Gregory IX and Frederick II

 •  3 min. read  •  grade level: 10
Listen from:
Gregory IX., a near relation of Innocent III., and a staunch disciple of his school, was immediately raised to the pontifical throne with loud and unanimous acclamations. His coronation was of the most gorgeous character. "He returned from St. Peter's, wearing two crowns, mounted on a horse richly caparisoned, and surrounded by cardinals, clothed in purple, and a numerous clergy. The streets were spread with tapestry, inlaid with gold and silver, the noblest productions of Egypt, and the most brilliant colors of India, and perfumed with various aromatic odors." He had reached his eighty-first year when he ascended the throne of St. Peter. But at that extreme age his mental faculties were unimpaired. He is spoken of as having the ambition, the vigor, almost the activity, of youth; in purpose and action, inflexible; in temper, warm and vehement.
Frederick, it will be remembered, was a ward of Innocent III. The adventures, perils, and successes of the youthful king, as he struggled upward to his hereditary throne in Sicily, and to the imperial crown of Germany, are almost unparalleled in history. During the pontificate of Honorius his character was expanding into the prime of manhood; he was thirty-three when that pontiff died. At this time he was in undisputed possession of the empire, with all its rights in northern Italy, king of Apulia, Sicily, and Jerusalem. Historians vie with each other in their descriptions of his character, and the enumeration of his virtues and vices. Mil-man, in his usual poetical style, describes him as at once the magnificent sovereign, the gallant knight, the poet, the lawgiver, the patron of arts, letters, and science, whose farseeing wisdom seemed to anticipate some of those views of equal justice, of the advantages of commerce, of the cultivation of the arts of peace, and the toleration of adverse religions, which even in a more dutiful son of the church would doubtless have seemed godless indifference. Others describe him as at once selfish and generous, placable and cruel, courageous and faithless; and not forbidding himself the most licentious indulgences. His personal accomplishments were remarkable; he could speak fluently the languages of all the nations which were reckoned among his subjects -Greek, Latin, Italian, German, French, and Arabic.
Both the papacy and the empire were now represented by able and resolute champions of their respective claims. Frederick would bear no superior, Gregory no equal. The Emperor was determined to maintain his monarchical rights; the pope was equally determined to maintain the papal dignity as above the imperial. The mortal strife began; it was the last contest between the empire and the papacy; but the Crusaders were indispensable to papal victory.
The aged canonist addressed himself to his work. His first and immediate act after his coronation was to urge the renewal of the Crusades at the various courts of Europe.

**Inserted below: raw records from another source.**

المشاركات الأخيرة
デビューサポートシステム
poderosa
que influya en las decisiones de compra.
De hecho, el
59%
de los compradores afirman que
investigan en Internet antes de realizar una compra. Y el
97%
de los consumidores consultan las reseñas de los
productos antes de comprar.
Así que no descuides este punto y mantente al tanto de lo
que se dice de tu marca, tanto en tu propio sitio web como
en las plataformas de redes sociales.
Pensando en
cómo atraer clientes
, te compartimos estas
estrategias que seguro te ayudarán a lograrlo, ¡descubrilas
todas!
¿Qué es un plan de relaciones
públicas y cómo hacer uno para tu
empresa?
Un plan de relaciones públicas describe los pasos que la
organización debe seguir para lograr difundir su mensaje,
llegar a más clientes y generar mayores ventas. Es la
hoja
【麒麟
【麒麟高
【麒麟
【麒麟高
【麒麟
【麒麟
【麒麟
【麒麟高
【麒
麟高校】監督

But his appeals were addressed to deaf ears. Lombardy, France, England, and Germany, persisted in their hostility to the Crusades and to their promoters. The fall of Damietta was fresh in their minds. Nothing, therefore, remained to the obdurate old man but to push on Frederick. Although, for political reasons, he was unwilling to leave his dominions, yet, to please the pope, he collected a considerable armament of men and ships, and embarked from Brindisi. But a pestilence broke out, which carried off many of his soldiers; and among them the Landgrave of Thuringia and two bishops. The Emperor himself, after being three days at sea, was overtaken by the malady, and returned to land for the benefit of the baths. This caused the dispersion of the army, and the temporary abandonment of the expedition.